++++ Recorded information

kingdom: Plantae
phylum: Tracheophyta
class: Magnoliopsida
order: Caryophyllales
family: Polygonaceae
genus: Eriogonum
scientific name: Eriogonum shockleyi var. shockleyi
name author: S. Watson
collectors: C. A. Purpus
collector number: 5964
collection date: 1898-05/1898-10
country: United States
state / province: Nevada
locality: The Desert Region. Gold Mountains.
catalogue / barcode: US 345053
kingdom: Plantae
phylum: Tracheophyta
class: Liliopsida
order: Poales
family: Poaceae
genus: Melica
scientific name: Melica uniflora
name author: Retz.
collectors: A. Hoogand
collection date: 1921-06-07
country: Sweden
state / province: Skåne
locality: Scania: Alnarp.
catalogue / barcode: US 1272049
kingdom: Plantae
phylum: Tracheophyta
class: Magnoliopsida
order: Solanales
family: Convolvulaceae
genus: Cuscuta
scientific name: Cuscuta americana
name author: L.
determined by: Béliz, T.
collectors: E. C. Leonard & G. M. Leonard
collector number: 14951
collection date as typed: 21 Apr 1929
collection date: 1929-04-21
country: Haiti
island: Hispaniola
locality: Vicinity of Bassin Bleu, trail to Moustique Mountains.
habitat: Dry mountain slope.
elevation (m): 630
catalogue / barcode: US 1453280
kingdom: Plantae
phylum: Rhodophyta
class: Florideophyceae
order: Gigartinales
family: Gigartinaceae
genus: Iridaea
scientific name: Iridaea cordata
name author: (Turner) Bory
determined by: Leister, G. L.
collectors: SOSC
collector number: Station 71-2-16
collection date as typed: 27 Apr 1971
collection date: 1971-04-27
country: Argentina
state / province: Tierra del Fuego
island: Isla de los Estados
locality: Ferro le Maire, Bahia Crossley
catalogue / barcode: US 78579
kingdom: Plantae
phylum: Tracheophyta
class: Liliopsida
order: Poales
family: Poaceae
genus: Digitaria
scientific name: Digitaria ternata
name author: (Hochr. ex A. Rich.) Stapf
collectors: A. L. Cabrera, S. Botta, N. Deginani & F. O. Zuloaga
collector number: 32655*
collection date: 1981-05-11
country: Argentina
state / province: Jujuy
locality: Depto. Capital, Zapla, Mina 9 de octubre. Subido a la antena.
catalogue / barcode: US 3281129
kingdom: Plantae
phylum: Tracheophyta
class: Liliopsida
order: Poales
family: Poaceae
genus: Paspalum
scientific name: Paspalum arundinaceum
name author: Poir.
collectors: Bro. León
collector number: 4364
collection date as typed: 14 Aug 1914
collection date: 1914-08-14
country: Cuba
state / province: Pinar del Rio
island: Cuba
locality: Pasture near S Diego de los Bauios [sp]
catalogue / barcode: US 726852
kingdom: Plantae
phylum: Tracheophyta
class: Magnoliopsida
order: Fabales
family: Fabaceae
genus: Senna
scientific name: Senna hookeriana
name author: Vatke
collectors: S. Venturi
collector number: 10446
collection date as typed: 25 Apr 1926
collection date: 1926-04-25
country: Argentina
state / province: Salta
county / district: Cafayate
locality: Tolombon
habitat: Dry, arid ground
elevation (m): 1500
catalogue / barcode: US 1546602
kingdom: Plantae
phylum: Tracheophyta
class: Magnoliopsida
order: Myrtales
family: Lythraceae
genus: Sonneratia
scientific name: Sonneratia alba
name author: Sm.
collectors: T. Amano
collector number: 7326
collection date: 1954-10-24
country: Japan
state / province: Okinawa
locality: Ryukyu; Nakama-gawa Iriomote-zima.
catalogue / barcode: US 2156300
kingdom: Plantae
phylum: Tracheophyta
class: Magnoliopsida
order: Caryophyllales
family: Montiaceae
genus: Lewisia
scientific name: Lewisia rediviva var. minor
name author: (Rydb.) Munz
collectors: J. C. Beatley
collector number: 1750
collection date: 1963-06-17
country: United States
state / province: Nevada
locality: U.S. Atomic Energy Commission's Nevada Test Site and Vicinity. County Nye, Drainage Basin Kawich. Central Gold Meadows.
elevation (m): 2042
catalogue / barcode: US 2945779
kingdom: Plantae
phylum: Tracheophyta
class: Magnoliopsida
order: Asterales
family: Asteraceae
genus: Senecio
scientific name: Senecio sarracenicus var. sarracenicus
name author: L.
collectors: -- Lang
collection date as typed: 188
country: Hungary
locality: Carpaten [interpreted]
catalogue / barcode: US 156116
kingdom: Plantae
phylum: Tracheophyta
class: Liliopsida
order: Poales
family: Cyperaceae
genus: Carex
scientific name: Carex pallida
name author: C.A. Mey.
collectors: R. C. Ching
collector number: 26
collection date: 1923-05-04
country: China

++++++++

[Problem to work on]: Return every line of the data above that contains the string "scientific".

[Task result]:
scientific name: Eriogonum shockleyi var. shockleyi
scientific name: Melica uniflora
scientific name: Cuscuta americana
scientific name: Iridaea cordata
scientific name: Digitaria ternata
scientific name: Paspalum arundinaceum
scientific name: Senna hookeriana
scientific name: Sonneratia alba
scientific name: Lewisia rediviva var. minor
scientific name: Senecio sarracenicus var. sarracenicus
scientific name: Carex pallida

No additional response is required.